The following day the drinking continues apace. Boozy camaraderie is quickly exhausted and the atmosphere turns ugly. One tusker picks up a metal bar and slams it onto a woodpile before turning on me. He pauses for a moment before swiping it above my head. As I back out of the camp, he collapses onto a bench, calling, "Where's the dog?!"
PART FOUR
The Damage
Ravaged landscape is the obvious result of the tusk hunters' methods, but the impact on Yakutia's waterways is far-reaching.
At the end of the valley, this stream, thick with runoff from the tuskers' hoses, runs straight into the river. In a region famed for its fish, the men working this site now don't bother to take fishing rods.
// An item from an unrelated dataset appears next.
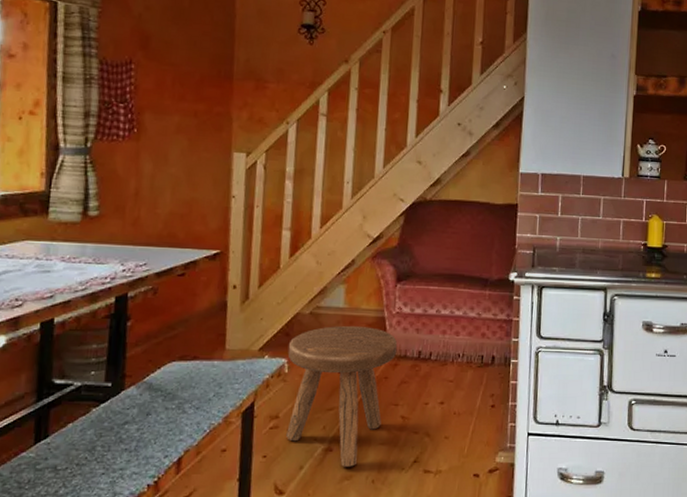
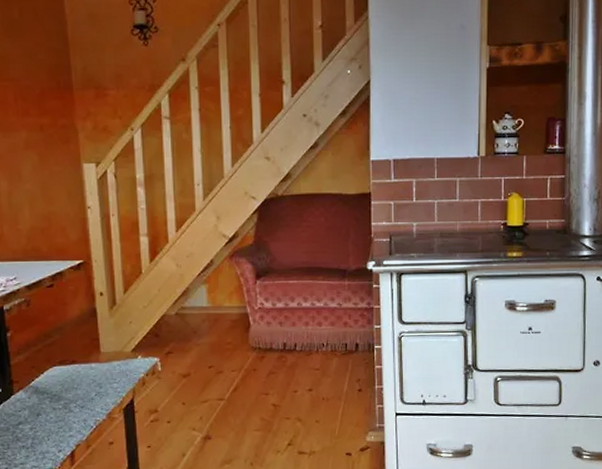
stool: present [286,325,398,467] -> none [158,323,263,452]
As rumor spreads of an imminent "greenie" patrol -- a boat with environmental-protection officers accompanied by police -- the valley falls silent and the men melt into the bush. This watchman, on a clifftop above the river, is speaking into a walkie-talkie as he tracks an unidentified boat passing the site.
Fines for illegal tusk hunting are only $45. But after a tusker is caught three times, serious charges can be laid.
A DESTRUCTIVE PROCESS
The resulting slurry, of water and earth, flows back into the river. Silt levels rise dramatically.
Wojtek Grojec, Carlos Coelho
One tusker told me, "I know it's bad, but what can I do? No work, lots of kids."
But the number of tuskers across the Yakutia region, which is eight times the size of Germany, is increasing every year. (There were three sites along a 120-kilometer stretch of this river alone.) And as more stories of instant, spectacular wealth filter back to the towns, that trend is likely to continue.